Как бы ей хотелось встать и уйти, но ноги не двигаются, тяжкий груз давит на плечи, голова раскалывается от боли. „Я — ничто, — думает она. — Меня нет“.
— Почему вы сами и ваши богатые друзья не решаетесь выступить против Шутлера, и анархистов, и христиан, и вообще всех, кто пытается лишить вас вашей сладкой жизни?! Почему я должна плюнуть в могилу брата? Только потому, что вы и ваши важные друзья боитесь смерти? Объясните мне, герр Таубе, почему?!
— Я понимаю, в каком вы смятении, фрейлейн Авербах, очень хорошо понимаю. Не уверен, что у меня самого хватило бы духу решиться на то, о чем я вас прошу. Я бы и сам так же мучился и страдал. И так же ненавидел тех, кто толкает меня на это. Но я — не вы; никто не может влезть в чужую шкуру. У каждого своя жизнь, и надо прожить ее до конца, столько, сколько нам отпущено; это наш дом, наше пристанище. Нам необходима жизнь. И так уже столько смертей вокруг, а будет, вероятно, еще больше.
— Что такое жизнь? Это разве жизнь! Кому нужна такая жизнь?!
— Люди умирают и уходят, оставляя живых бороться с трудностями. Уходят куда-то, не знаю куда, и ждут, пока Бог наведет порядок. Но мы-то остаемся здесь, на этой земле, как бы тяжело нам ни было. Мы все между собой связаны. Жизнь одного — это жизнь и других тоже. Моя жизнь, ваша жизнь по отдельности — ничто.
— Будьте вы прокляты, герр Таубе. Провалиться вам на самое дно моего страдания и сгинуть там.
— Прошу вас, подумайте про живых. Давайте будем жить. Мы должны жить.
* * *Мы с Мэри любим вместе рассматривать наши фотографии; это стало одним из семейных ритуалов. Но общее прошлое у нас не столь уж и велико: на первой странице альбома мы вдвоем на фоне Чикагского художественного института в вечер нашего знакомства. Стоим рядышком, не слишком далеко — в знак обоюдного влечения, но и не слишком близко — из опасения быть втянутым в любовную неразбериху, улыбаемся в камеру, искоса поглядывая друг на друга. Именно с этого снимка начинается наша семейная история, с него, как с отправной точки, мы отмериваем пройденное расстояние, где каждый новый шаг запротоколирован на фото: вот мы в свадебном путешествии в Париже, сияя, позируем перед Нотр-Дам; вот мы на рождественском ужине, я, как всегда, с набитым индейкой ртом; вот мы в Вене празднуем годовщину свадьбы, прижались щекой к щеке; вот тут мы счастливо хохочем, в глазах дьявольские красные огоньки; а здесь сосредоточенно смотрим в объектив, словно и не замечая друг друга. В бумажник у меня лежит фотография Мэри на паспорт. За все время путешествия я ни разу на нее не посмотрел.
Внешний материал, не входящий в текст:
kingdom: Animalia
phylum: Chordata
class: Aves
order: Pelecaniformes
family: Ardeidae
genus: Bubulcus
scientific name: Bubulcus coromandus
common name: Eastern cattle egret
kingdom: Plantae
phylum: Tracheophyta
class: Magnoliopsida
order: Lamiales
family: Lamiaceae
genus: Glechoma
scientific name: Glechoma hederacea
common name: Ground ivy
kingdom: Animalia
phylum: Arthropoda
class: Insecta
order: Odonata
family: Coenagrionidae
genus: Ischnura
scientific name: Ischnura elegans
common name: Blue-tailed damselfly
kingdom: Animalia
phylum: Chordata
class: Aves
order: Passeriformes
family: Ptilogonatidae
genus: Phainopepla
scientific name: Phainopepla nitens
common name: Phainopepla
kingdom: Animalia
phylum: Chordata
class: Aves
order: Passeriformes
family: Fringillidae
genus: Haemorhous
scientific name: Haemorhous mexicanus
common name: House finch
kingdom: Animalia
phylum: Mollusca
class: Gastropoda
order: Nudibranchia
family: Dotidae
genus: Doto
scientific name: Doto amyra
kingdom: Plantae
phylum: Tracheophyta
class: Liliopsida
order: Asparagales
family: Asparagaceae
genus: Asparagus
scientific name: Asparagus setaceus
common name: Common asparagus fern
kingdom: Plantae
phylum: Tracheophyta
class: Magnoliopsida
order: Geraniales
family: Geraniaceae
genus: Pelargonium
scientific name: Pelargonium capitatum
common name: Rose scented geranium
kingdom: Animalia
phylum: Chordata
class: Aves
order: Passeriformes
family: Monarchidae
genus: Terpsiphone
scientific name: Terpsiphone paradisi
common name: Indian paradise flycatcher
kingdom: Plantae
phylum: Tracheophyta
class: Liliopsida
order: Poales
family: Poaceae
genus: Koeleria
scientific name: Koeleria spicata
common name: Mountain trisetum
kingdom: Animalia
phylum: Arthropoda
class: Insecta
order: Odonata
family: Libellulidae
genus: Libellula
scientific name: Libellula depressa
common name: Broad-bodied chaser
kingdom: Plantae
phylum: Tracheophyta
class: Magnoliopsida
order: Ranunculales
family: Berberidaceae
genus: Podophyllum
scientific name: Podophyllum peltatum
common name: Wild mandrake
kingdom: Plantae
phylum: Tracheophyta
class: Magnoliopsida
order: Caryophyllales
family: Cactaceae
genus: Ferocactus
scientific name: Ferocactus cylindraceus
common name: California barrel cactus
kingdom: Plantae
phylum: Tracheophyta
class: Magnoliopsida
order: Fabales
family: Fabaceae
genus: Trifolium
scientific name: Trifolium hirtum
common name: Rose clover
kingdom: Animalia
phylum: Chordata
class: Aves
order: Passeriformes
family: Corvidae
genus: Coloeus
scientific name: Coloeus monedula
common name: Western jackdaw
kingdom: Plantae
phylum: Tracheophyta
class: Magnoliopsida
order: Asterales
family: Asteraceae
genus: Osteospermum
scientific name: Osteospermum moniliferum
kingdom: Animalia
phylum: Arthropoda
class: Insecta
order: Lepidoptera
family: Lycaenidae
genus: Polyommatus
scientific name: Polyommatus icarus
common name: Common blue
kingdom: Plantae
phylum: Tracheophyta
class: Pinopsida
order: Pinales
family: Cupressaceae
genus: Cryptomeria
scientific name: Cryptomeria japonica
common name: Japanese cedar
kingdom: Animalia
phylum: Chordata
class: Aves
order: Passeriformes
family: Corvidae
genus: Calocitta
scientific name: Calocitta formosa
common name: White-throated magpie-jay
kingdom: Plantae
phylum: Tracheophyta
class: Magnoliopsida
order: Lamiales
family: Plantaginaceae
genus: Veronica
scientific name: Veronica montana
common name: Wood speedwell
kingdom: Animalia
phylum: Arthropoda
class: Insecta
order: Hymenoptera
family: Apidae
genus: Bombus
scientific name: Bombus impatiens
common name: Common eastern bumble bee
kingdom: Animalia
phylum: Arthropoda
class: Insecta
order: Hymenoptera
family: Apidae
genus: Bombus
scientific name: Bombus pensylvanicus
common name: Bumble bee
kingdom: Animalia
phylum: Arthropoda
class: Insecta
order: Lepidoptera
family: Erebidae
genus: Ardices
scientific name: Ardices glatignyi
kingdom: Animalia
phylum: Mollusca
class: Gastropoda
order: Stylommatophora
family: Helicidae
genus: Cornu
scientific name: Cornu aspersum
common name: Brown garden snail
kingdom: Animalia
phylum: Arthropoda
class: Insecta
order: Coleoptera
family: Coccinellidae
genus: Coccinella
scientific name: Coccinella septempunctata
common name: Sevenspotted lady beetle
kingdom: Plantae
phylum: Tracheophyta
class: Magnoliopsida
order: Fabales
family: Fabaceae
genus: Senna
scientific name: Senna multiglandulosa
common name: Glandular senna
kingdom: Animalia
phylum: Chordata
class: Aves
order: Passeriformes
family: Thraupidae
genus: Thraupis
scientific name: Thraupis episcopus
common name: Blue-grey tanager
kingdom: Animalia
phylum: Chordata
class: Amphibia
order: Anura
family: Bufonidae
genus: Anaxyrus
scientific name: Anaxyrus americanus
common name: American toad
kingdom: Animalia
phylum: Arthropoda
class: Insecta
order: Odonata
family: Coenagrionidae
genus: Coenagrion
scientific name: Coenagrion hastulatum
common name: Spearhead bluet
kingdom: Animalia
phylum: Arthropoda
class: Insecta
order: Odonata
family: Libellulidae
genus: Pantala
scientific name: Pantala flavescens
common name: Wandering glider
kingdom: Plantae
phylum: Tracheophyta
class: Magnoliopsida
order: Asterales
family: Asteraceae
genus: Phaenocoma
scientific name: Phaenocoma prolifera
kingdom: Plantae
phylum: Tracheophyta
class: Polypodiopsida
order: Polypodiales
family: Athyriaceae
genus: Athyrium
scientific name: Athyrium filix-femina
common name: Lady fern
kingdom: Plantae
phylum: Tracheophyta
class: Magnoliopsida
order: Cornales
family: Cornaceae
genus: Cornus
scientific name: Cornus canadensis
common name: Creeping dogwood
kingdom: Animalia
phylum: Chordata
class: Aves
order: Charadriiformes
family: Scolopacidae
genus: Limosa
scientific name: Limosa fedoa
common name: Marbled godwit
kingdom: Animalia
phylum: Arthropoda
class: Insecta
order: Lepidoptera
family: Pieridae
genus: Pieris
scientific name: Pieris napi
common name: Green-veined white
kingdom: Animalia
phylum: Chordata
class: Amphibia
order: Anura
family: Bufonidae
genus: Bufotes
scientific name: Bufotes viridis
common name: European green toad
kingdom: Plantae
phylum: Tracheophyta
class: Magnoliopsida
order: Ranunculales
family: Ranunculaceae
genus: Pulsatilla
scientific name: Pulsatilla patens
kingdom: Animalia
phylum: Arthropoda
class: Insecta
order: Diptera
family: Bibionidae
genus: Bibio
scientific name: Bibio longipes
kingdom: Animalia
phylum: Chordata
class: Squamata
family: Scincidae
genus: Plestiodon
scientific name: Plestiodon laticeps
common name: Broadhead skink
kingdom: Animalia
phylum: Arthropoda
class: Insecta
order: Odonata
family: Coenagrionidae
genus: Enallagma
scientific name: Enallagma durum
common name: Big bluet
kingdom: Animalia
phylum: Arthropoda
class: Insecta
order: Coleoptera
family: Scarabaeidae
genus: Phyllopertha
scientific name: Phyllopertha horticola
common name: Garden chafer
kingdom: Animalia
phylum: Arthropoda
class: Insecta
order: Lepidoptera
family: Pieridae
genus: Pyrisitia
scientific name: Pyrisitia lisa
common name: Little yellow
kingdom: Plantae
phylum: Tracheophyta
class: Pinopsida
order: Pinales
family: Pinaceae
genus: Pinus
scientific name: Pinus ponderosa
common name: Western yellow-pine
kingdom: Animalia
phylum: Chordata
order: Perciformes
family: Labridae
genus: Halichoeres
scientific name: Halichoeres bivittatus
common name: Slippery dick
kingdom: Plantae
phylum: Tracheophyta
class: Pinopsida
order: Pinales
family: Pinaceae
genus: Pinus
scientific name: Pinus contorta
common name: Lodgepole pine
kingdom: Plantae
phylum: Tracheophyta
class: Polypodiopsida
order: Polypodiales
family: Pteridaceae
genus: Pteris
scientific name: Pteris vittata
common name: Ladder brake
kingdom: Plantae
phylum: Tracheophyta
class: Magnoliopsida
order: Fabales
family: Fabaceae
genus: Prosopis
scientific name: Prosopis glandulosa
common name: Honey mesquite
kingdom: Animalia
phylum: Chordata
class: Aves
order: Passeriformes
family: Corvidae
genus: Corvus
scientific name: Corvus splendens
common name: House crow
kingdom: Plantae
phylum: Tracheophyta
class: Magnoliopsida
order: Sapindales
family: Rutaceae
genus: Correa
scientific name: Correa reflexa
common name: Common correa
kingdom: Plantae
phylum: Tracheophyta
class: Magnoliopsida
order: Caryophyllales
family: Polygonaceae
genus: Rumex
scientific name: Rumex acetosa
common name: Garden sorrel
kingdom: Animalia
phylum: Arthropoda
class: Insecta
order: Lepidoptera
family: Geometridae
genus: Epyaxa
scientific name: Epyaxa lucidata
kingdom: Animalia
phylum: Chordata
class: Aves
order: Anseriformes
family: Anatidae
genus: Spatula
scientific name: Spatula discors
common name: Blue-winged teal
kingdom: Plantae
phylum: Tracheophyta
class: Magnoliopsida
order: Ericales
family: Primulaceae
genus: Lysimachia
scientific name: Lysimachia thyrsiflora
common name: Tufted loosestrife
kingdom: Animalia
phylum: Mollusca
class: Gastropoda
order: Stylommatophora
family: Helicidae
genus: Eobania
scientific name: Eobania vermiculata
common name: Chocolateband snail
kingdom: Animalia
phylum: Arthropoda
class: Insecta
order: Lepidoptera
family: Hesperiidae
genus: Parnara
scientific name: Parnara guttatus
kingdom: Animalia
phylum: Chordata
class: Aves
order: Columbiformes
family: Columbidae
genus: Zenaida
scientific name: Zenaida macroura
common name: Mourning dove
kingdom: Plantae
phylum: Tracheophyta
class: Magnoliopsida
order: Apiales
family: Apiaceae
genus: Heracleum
С некоторых пор я перестал следить, что и где Рора фотографирует. Раньше его камера помогала мне превращать все увиденное в зрительные образы; я смотрел на вещи и на лица людей вокруг нас и представлял, как они будут выглядеть на снимках. Андрий в профиль; морщинистая тетка в гостинице „Бизнесцентр Буковина“; крупные руки Хаима; грязные пассажиры автобуса по дороге в Кишинев. Глядя на них, я гадал, какими они получатся на будущих фотографиях, и как-то раз даже робко предложил Pope проявлять пленки в фотомастерских „Kodak“, „Fuji“ или „Agfa“, непременно встречающихся во всех городках, через которые мы проезжали. „Всего час — и ваши фотографии готовы!“ („К чему такая спешка? — удивлялся я. — Они что, боятся, что через час мир полетит в тартарары?“) Но Рора категорически отказался отдавать пленки в чужие руки, хотя парочку он все же проявил и показал мне негативы, на которых я все равно не смог ничего разглядеть.